The Arctic plays an increasingly important role in the imperialist powers’ drive to redivide the world for several reasons. First, it is a region rich in key raw materials, including oil and gas, and rare earths that are crucial for the rapidly expanding “clean energy” economy. Territorial claims to the Arctic Ocean floor are decisive in determining which power can lay claim to these natural resources. Secondly, the Northwest Passage on Canada’s northern coast and the Northern Sea Route along Russia’s Arctic coast are quickly becoming viable trade routes that would massively reduce freight transport times and costs between Europe and Asia. Thirdly, control over the Arctic and its approaches would offer crucial military advantages during a third world war. Missiles fired by North America’s imperialist powers against Russia and China could swiftly reach their targets by traversing the Arctic.

In order to achieve its predatory aims, Canadian imperialism aims to enlist the support of the Far North’s tiny indigenous elite. Joly announced that a substantial portion of the new Arctic foreign policy update will build on a 2019 framework aimed at further integrating the indigenous elite into the machinery of the state and military apparatus.
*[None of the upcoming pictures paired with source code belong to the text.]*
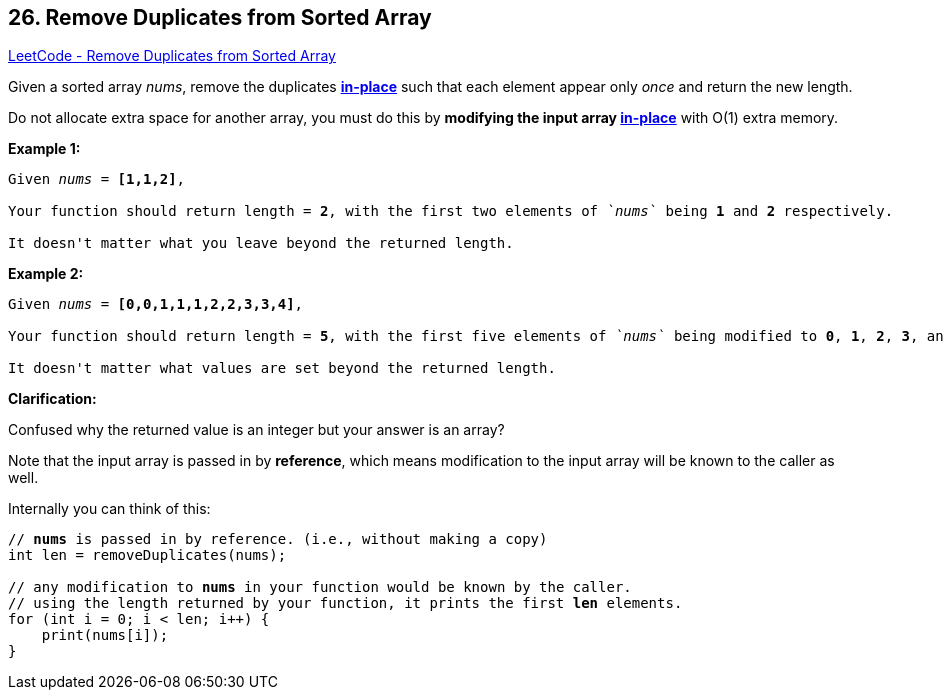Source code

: == 26. Remove Duplicates from Sorted Array

https://leetcode.com/problems/remove-duplicates-from-sorted-array/[LeetCode - Remove Duplicates from Sorted Array]

Given a sorted array _nums_, remove the duplicates https://en.wikipedia.org/wiki/In-place_algorithm[*in-place*] such that each element appear only _once_ and return the new length.

Do not allocate extra space for another array, you must do this by *modifying the input array https://en.wikipedia.org/wiki/In-place_algorithm[in-place]* with O(1) extra memory.

*Example 1:*

[subs="verbatim,quotes,macros"]
----
Given _nums_ = *[1,1,2]*,

Your function should return length = *`2`*, with the first two elements of _`nums`_ being *`1`* and *`2`* respectively.

It doesn't matter what you leave beyond the returned length.
----

*Example 2:*

[subs="verbatim,quotes,macros"]
----
Given _nums_ = *[0,0,1,1,1,2,2,3,3,4]*,

Your function should return length = *`5`*, with the first five elements of _`nums`_ being modified to *`0`*, *`1`*, *`2`*, *`3`*, and *`4`* respectively.

It doesn't matter what values are set beyond the returned length.

----

*Clarification:*

Confused why the returned value is an integer but your answer is an array?

Note that the input array is passed in by *reference*, which means modification to the input array will be known to the caller as well.

Internally you can think of this:

[subs="verbatim,quotes,macros"]
----
// *nums* is passed in by reference. (i.e., without making a copy)
int len = removeDuplicates(nums);

// any modification to *nums* in your function would be known by the caller.
// using the length returned by your function, it prints the first *len* elements.
for (int i = 0; i < len; i++) {
    print(nums[i]);
}
----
She participated in a consultation session with Inuit leaders in Ottawa on November 8 to finalize the policy. “[W]e’re sending a message to the world that this is our territory, that these lands and waters are ours and those of Indigenous peoples,” Joly proclaimed.

The militarization drive in the Arctic will most certainly involve the continuation of the brutal oppression of the already marginalized population—the violation of land rights, the ramping up of the exploitation of indigenous workers, widespread environmental pollution, not to mention placing the entire population in the line of fire. The Liberal government’s “indigenous engagement” means the use of the region’s tiny elite, promoted through the cynical use of identity politics, as a battering ram against the general population, the vast majority of which will oppose the militarization of the region.

The only force within society capable of halting a global conflagration—which now poses an existential threat to the survival of humanity itself—is the international working class united around a genuine socialist program. The struggle against the militarization of the Arctic must be combined with opposition to imperialist war around the world, from the US-led war to subjugate Russia to the ongoing horrific imperialist-backed genocide in Gaza. This requires the building of an international anti-war movement led by the working class to fight imperialist aggression and all forms of oppression.